This week is a short school week due to the Chinese New Year holidays. This year I remembered to stock up on some essentials and produce ahead of the 4-day celebrations. I forgot to do this last year and we had to rummage through the pantry stocks for our meals. We could not really go out as most of the restaurants were closed (except for the ever-ready fast food places) and those that were open tended to be crowded and overpriced. Not fun! My mum told me that during her time, the shops were closed for even longer – up to 10 days!

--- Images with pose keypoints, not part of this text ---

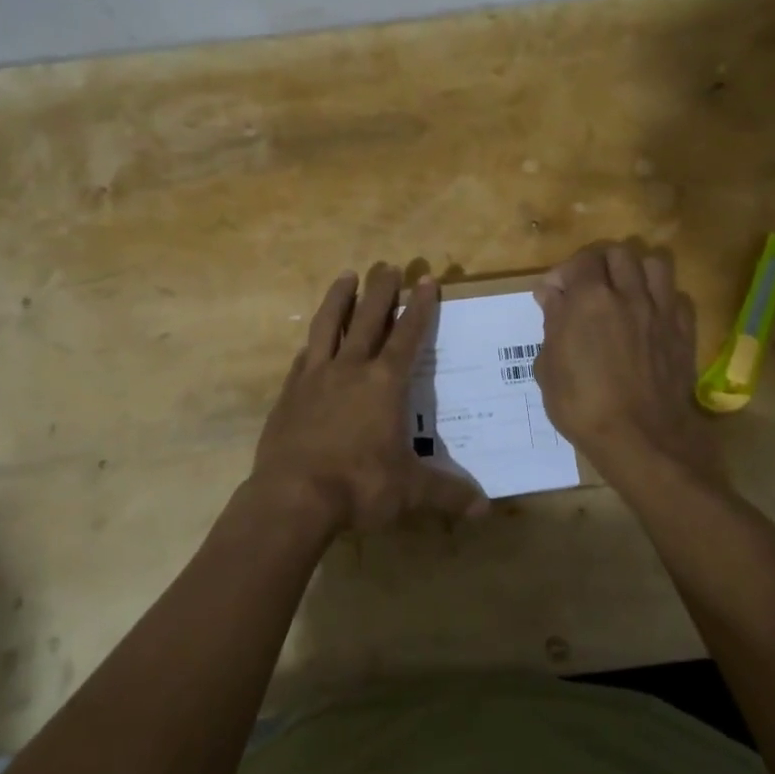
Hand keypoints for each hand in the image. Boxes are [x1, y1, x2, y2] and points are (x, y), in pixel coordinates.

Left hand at [247, 264, 489, 534]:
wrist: (293, 497)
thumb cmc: (359, 486)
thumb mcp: (410, 492)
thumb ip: (447, 494)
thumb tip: (486, 508)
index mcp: (384, 384)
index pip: (408, 335)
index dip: (420, 307)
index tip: (426, 279)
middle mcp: (350, 370)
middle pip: (369, 318)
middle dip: (382, 290)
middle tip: (389, 264)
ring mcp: (315, 378)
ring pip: (329, 326)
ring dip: (339, 298)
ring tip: (347, 275)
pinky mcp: (288, 394)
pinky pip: (303, 359)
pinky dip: (312, 345)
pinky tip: (311, 343)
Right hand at [533, 242, 723, 485]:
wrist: (642, 439)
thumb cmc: (583, 407)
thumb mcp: (549, 368)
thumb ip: (552, 324)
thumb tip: (552, 296)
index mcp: (589, 300)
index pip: (581, 260)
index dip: (565, 272)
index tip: (554, 294)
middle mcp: (628, 294)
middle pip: (619, 253)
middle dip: (600, 263)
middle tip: (589, 288)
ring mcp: (661, 311)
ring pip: (655, 264)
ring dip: (637, 271)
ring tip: (625, 292)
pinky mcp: (684, 331)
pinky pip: (678, 296)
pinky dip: (663, 298)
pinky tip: (652, 316)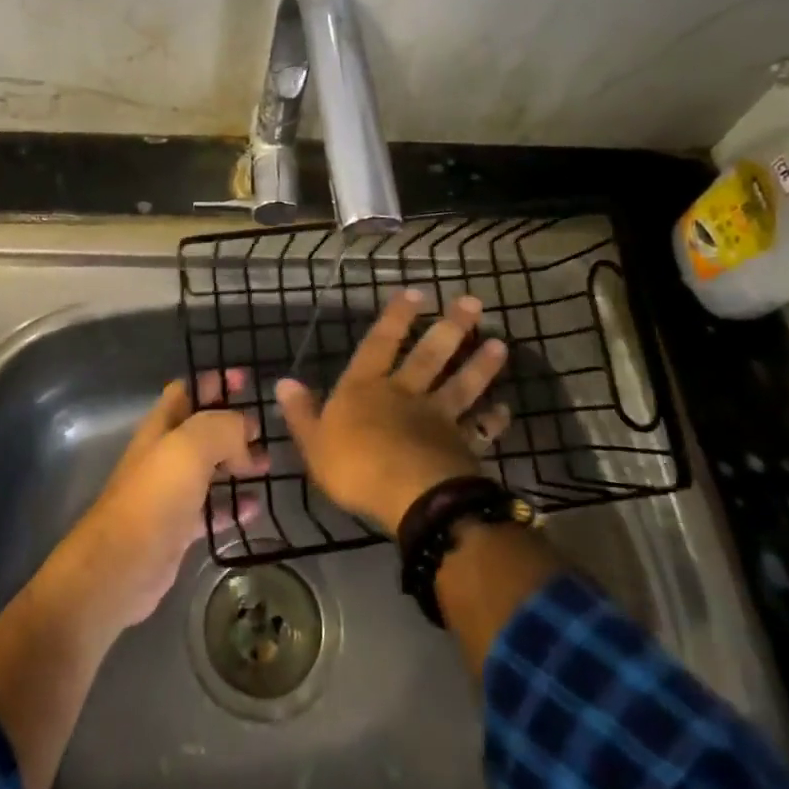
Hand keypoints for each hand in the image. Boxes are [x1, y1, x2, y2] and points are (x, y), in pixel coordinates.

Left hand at [58, 369, 264, 627]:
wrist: (120, 568)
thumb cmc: (154, 497)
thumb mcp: (190, 447)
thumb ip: (223, 427)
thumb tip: (245, 435)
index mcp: (162, 425)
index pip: (189, 389)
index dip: (215, 381)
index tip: (248, 381)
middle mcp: (166, 453)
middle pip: (204, 428)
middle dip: (235, 424)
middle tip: (266, 428)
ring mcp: (172, 491)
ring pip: (211, 468)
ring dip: (239, 463)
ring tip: (269, 464)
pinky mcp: (180, 527)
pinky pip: (213, 508)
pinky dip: (234, 505)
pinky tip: (256, 507)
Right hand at [277, 290, 508, 532]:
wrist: (410, 495)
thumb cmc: (354, 466)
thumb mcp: (313, 442)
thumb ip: (301, 413)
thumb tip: (284, 382)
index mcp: (366, 389)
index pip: (380, 344)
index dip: (396, 318)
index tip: (417, 293)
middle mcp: (404, 394)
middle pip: (429, 356)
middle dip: (449, 328)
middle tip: (472, 302)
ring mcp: (438, 418)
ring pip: (461, 385)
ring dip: (480, 365)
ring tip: (499, 343)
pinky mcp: (461, 446)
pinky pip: (480, 429)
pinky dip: (493, 419)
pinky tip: (505, 409)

Wed – Mini Hamburgers, Tomato Macaroni, steamed broccoli and golden honey tomatoes
Thurs -Twice Baked Cheesy Potatoes, steamed sweet peas and golden honey tomatoes
Fri – Masala Rice with Quail Eggs, steamed broccoli and grape cup
The mini hamburgers were adapted from the Just Bento Cookbook (again!). The cheesy potatoes were from the Seriously Good! Cooking for Kids book (again!). Both were good but the best recipe for the week was the Masala Rice. An aromatic, warmly spiced vegetable and rice dish, the Masala Bhaat/Rice is versatile, easy to cook and very nutritious. The dish was traditionally part of Maharastrian wedding but it is now a popular one-dish meal. The recipe was from the Bombay Brasserie Cookbook that I got from a library booksale. The book features recipes from the famous Indian restaurant in London and it could have been the kind of cookbook that was nice to look at but not really practical for the home-cook. But this was so not the case. The book was well-written, the recipes were easy to follow and most feature ingredients that are easily available. The book also introduces dishes from the various Indian regions and includes some of the chefs’ specialities.
Masala Bhaat/Rice (Adapted from The Bombay Brasserie Cookbook)
You can use any mix of vegetables that you like or make it simpler by just using only 1 type of vegetable.
1 1/2 cups basmati rice (washed in a few changes of water and then soaked in salted water for 20 min)
4-5 curry leaves
3 green cardamon pods
1 dried bay leaf
1 cm piece of cinnamon
2 green chillies (slit)
1 medium onion (finely chopped)
1 tsp ginger-garlic paste
1 1/2 tsp ground coriander
1/2 tsp ground turmeric
2 cups vegetables (I used pumpkin, cauliflower, carrots and green peas but you can also use potatoes, mushrooms, green beans, etc. Just make sure that the vegetables are cut to about the same size)
Grated coconut and chopped fresh coriander to garnish (optional)
Heat 2 tbsp of vegetable oil in a pan and add the curry leaves, cardamon, bay leaf and cinnamon (be careful as they may splutter). Stir for a few seconds and then add the onion. Stir til softened and turn light golden. Add the ginger-garlic paste and the ground spices. Stir-fry for about 2 min. Add salt to taste. Stir in the vegetables and the rice, making sure that the mixture is well-mixed. Pour the mixture into your rice cooker and let cook til done. Fluff with a fork and garnish if using.
The rice is also delicious served at room temperature and I love it with a dollop of plain yoghurt.